Au retour d'un trajet en avion avec Michèle Alliot-Marie, le candidat UMP fanfaronne auprès de l'écrivain : « comme ça, tu as vu la différence. » « Quelle connerie !», explose-t-il à l'issue des ces « forums de l'Union », exigés par MAM avant la désignation officielle du candidat de l'UMP. Sur sa rivale, Ségolène Royal, le vainqueur du second tour n'est pas plus tendre : « L'autre commence à débloquer à plein pot.» Ou encore : « Ce n'est pas sûr que le fait d'être nul soit un handicap en France. »
L'aube le soir ou la nuit cite de nombreux conseillers de Sarkozy. Mais le seul à être véritablement mis en scène est Henri Guaino, le rédacteur principal de ses discours. On voit les deux hommes passer de longues minutes à travailler une formule. L'admiration du chef de l'État pour son actuel conseiller spécial à l'Élysée affleure, même si, comme à son habitude, il l'exprime parfois sous un mode caustique : « Guaino, il est difficile, mais il a du génie. Ils veulent m'enlever Guaino. Moi, j'ai besoin de Guaino. J'aime les fêlés. Ils me rassurent. »
Des propos inédits confirment le flair politique de Sarkozy. « Si on n'avait pas l'identité nationale, on serait derrière Ségolène. On est sur le premier tour mes amis. Si je suis à 30 %, c'est qu'on a les électeurs de Le Pen. Si les électeurs de Le Pen me quittent, on plonge. »

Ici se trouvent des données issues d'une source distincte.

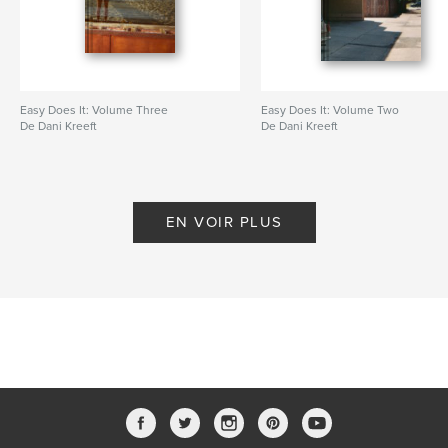
Easy Does It: Volume Three
Easy Does It: Volume Two
De Dani Kreeft
De Dani Kreeft
EN VOIR PLUS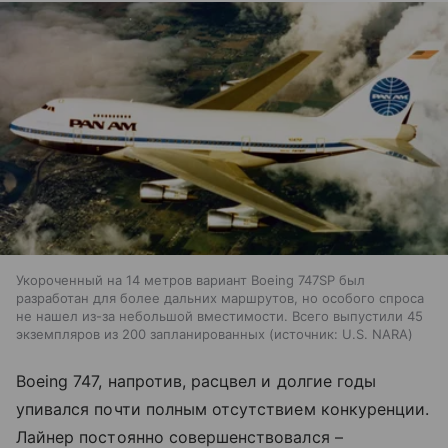
Укороченный на 14 метров вариант Boeing 747SP был
разработан для более дальних маршрутов, но особого спроса
не нашел из-за небольшой вместимости. Всего выпустили 45
экземпляров из 200 запланированных
источник:
U.S. NARA
Boeing 747, напротив, расцвел и долгие годы
упивался почти полным отсутствием конкуренции.
Лайнер постоянно совершенствовался –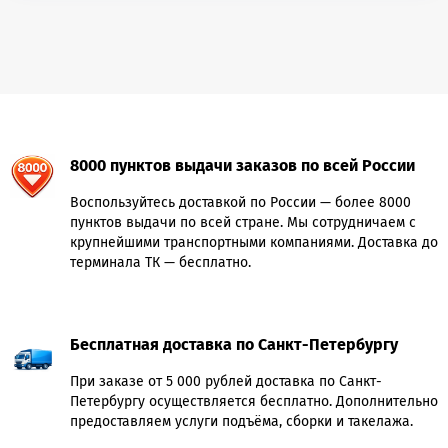
8000 пунктов выдачи заказов по всей России
Воспользуйтесь доставкой по России — более 8000
пунктов выдачи по всей стране. Мы сотрудничаем с
крупнейшими транспортными компаниями. Доставка до
терминала ТК — бесплатно.
Бесплатная доставка по Санкт-Петербургу
При заказе от 5 000 рублей доставка по Санкт-
Петербургу осуществляется бесплатно. Дополнительно
предоставляем услуги подъёма, сборки и такелажа.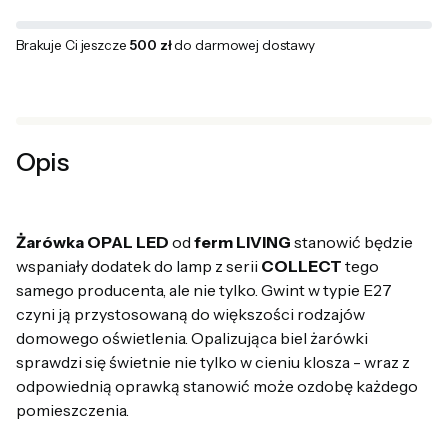
Brakuje Ci jeszcze
500 zł
do darmowej dostawy
Opis
Żarówka OPAL LED
od
ferm LIVING
stanowić będzie
wspaniały dodatek do lamp z serii
COLLECT
tego
samego producenta, ale nie tylko. Gwint w typie E27
czyni ją przystosowaną do większości rodzajów
domowego oświetlenia. Opalizująca biel żarówki
sprawdzi się świetnie nie tylko w cieniu klosza - wraz z
odpowiednią oprawką stanowić może ozdobę każdego
pomieszczenia.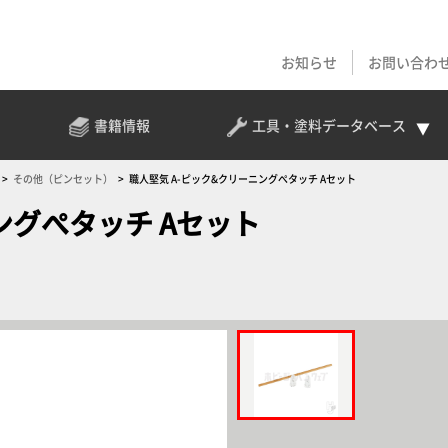
お知らせ
お問い合わ
書籍情報
工具・塗料
データベース
その他（ピンセット）
職人堅気 A-ピック&クリーニングぺタッチ Aセット
ングぺタッチ Aセット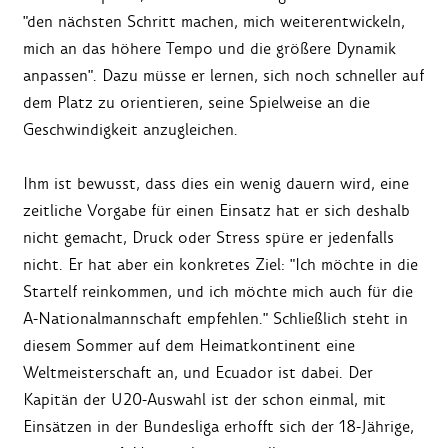
"den nächsten Schritt machen, mich weiterentwickeln,
mich an das höhere Tempo und die größere Dynamik
anpassen". Dazu müsse er lernen, sich noch schneller auf
dem Platz zu orientieren, seine Spielweise an die
Geschwindigkeit anzugleichen.
Ihm ist bewusst, dass dies ein wenig dauern wird, eine
zeitliche Vorgabe für einen Einsatz hat er sich deshalb
nicht gemacht, Druck oder Stress spüre er jedenfalls
nicht. Er hat aber ein konkretes Ziel: "Ich möchte in die
Startelf reinkommen, und ich möchte mich auch für die
A-Nationalmannschaft empfehlen." Schließlich steht in
diesem Sommer auf dem Heimatkontinent eine
Weltmeisterschaft an, und Ecuador ist dabei. Der
Kapitän der U20-Auswahl ist der schon einmal, mit
Einsätzen in der Bundesliga erhofft sich der 18-Jährige,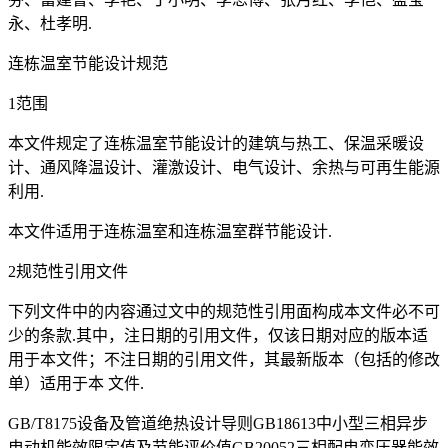
永、杜孝明.
连栋温室节能设计规范
1范围
本文件规定了连栋温室节能设计的建筑与热工、保温采暖设
计、通风降温设计、灌激设计、电气设计、余热与可再生能源
利用.
本文件适用于连栋温室和连栋温室群节能设计.
2规范性引用文件
下列文件中的内容通过文中的规范性引用面构成本文件必不可
少的条款.其中，注日期的引用文件，仅该日期对应的版本适
用于本文件；不注日期的引用文件，其最新版本（包括的修改
单）适用于本 文件.
GB/T8175设备及管道绝热设计导则GB18613中小型三相异步
电动机能效限定值及节能评价值GB20052三相配电变压器能效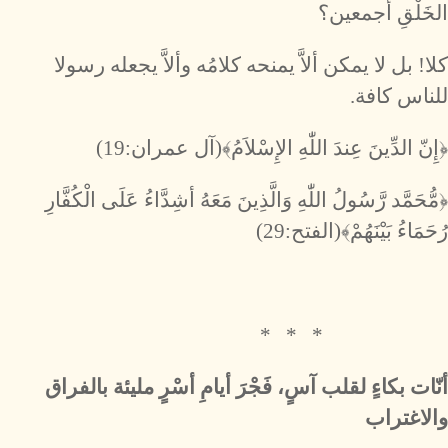
الخَلْقِ أجمعين؟
كلا! بل لا يمكن ألاَّ يمنحه كلامُه وألاَّ يجعله رسولا
للناس كافة.
﴿إِنّ الدِّينَ عِندَ اللّٰهِ الإِسْلاَمُ﴾(آل عمران:19)
﴿مُّحَمَّد رَّسُولُ اللّٰهِ وَالَّذِينَ مَعَهُ أشِدَّاءُ عَلَى الْكُفَّارِ
رُحَمَاءُ بَيْنَهُمْ﴾(الفتح:29)
* * *
أنّات بكاءٍ لقلب آسٍ، فَجْرَ أيامِ أسْرٍ مليئة بالفراق
والاغتراب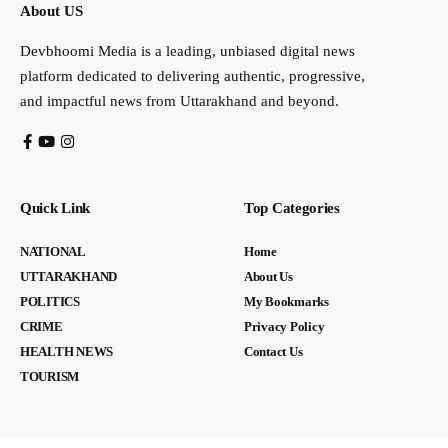
About US
Devbhoomi Media is a leading, unbiased digital news
platform dedicated to delivering authentic, progressive,
and impactful news from Uttarakhand and beyond.
Quick Link
Top Categories
NATIONAL
Home
UTTARAKHAND
About Us
POLITICS
My Bookmarks
CRIME
Privacy Policy
HEALTH NEWS
Contact Us
TOURISM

Mais ce qu'on apprend surtout dans le livre de Reza, c'est que cette marche à la victoire n'est pas une conquête du bonheur. Sûr d'être élu, Sarkozy confie, à quelques jours du second tour : « J'aurai un palais à Paris, un château à Rambouillet, un fort à Brégançon. C'est la vie.» Dans son nouveau bureau élyséen, qu'il trouve « un peu triste », il soupire « je ne peux pas dire que je suis malheureux... Me voilà enfin débarrassé de ce fardeau ». Comme si la campagne avait épuisé son capital de joie.

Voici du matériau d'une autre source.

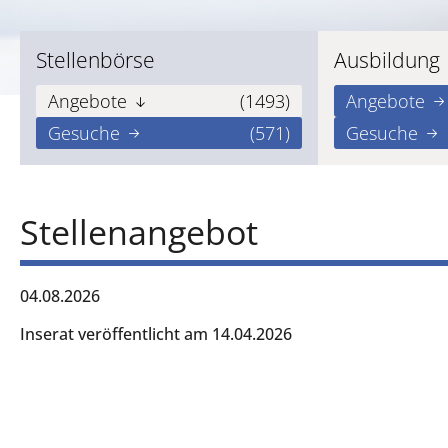
Stellenbörse
Ausbildung
Angebote
(1493)
Angebote
Gesuche
(571)
Gesuche
Stellenangebot
04.08.2026
Inserat veröffentlicht am 14.04.2026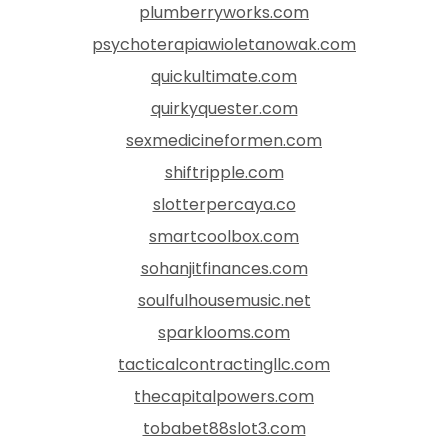
plumberryworks.com
psychoterapiawioletanowak.com
quickultimate.com
quirkyquester.com
sexmedicineformen.com
shiftripple.com
slotterpercaya.co
smartcoolbox.com
sohanjitfinances.com
soulfulhousemusic.net
sparklooms.com
tacticalcontractingllc.com
thecapitalpowers.com
tobabet88slot3.com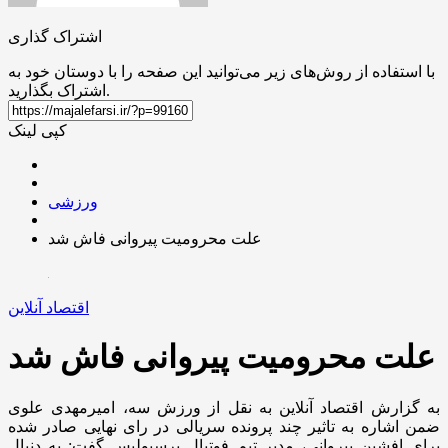
اشتراک گذاری
با استفاده از روش‌های زیر می‌توانید این صفحه را با دوستان خود به
اشتراک بگذارید.
کپی لینک
ورزشی
علت محرومیت پیروانی فاش شد
اقتصاد آنلاین
علت محرومیت پیروانی فاش شد
به گزارش اقتصاد آنلاین به نقل از ورزش سه، امیرمهدی علوی
ضمن اشاره به تاثیر چند پرونده سریالی در رای نهایی صادر شده
برای افشین پیروانی، مدیر تیم فوتبال پرسپولیس گفت: به دنبال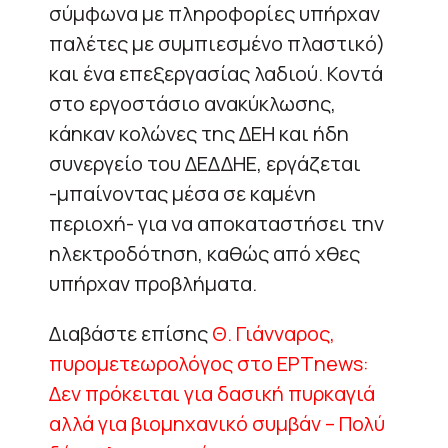
σύμφωνα με πληροφορίες υπήρχαν
παλέτες με συμπιεσμένο πλαστικό)
και ένα επεξεργασίας λαδιού. Κοντά
στο εργοστάσιο ανακύκλωσης,
κάηκαν κολώνες της ΔΕΗ και ήδη
συνεργείο του ΔΕΔΔΗΕ, εργάζεται
-μπαίνοντας μέσα σε καμένη
περιοχή- για να αποκαταστήσει την
ηλεκτροδότηση, καθώς από χθες
υπήρχαν προβλήματα.
Διαβάστε επίσης
Θ. Γιάνναρος,
πυρομετεωρολόγος στο ΕΡΤnews:
Δεν πρόκειται για δασική πυρκαγιά
αλλά για βιομηχανικό συμβάν – Πολύ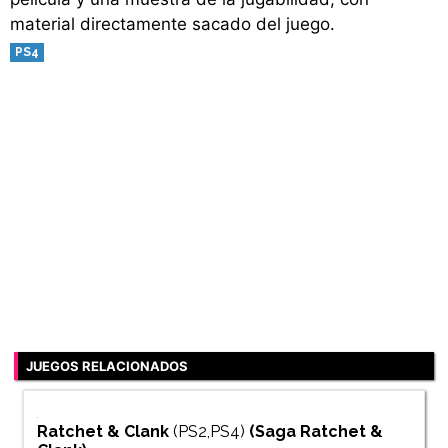
material directamente sacado del juego.
PS4
JUEGOS RELACIONADOS
Ratchet & Clank
(PS2,PS4)
(Saga
Ratchet &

(1) Flammarion. 190 pages. 18 euros.
Guillaume Tabard
Cette citation « Si je gagne, je voudrais supprimer le Front national, le Lion’s Club et le Rotary.” Va faire (fait déjà) du bruit dans le landerneau
Rédigé par : PB | 26 août 2007 à 19:30
Le Reza est un livre totalement inutile mais presque aussi pervers que l'était Le Littell l'an passé. Du mensonge habillé de morceaux de réalité. Une somme d'anecdotes, un portrait fin de siècle, une personne saisit comme un personnage, des coulisses, du petit théâtre... Rien de bien nouveau en vérité. Sauf que ce petit divertissement fort stylé entretient la Fiction qui nous entoure, nous tient, et nous empêche.
Bonus gentillesse ?
Je vous trouve très bien sur la petite vidéo Fnac.

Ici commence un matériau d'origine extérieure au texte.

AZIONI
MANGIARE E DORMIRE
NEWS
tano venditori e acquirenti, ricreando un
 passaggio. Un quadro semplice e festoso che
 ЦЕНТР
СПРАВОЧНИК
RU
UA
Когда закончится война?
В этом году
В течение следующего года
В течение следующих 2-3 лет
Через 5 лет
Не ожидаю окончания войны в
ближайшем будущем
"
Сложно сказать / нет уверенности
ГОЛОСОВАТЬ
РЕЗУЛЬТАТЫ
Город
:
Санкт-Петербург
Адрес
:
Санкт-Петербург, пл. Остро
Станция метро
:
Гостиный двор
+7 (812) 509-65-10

Rédigé par : Stubborn | 25 août 2007 à 19:09
C'est évidemment un très bon caractère d’écriture. Avec talon en bas pour bien poser. Au-delà, ce livre nous livre le fonctionnement et la nomenclature, mode d’emploi détaillé jusqu'à l’infime écrou, heu, agrafe des hommes politiques. Et décrit bien ce personnage, Sarkozy candidat, mais Sarkozy candidat ni plus ni moins qu’un autre quidam(e) politique. Objectif : gagner ! Et ce monde n’est pas fait de saints. Deux façons de faire un livre, deux façons (façonnage) d’être politique. Pour le lire j’attendrai de savoir s’il y a eu des recompositions, des réécritures décidées par l’Elysée après l’élection. Mais. Si tu enlèves ta passion pour le p’tit Nicolas, ça ne vaut pas une relecture. Le binôme, auteure/Editeur(e) pêche un peu. Quelques aiguilles sont arrondies , il y a un peu de limaille sur le sol.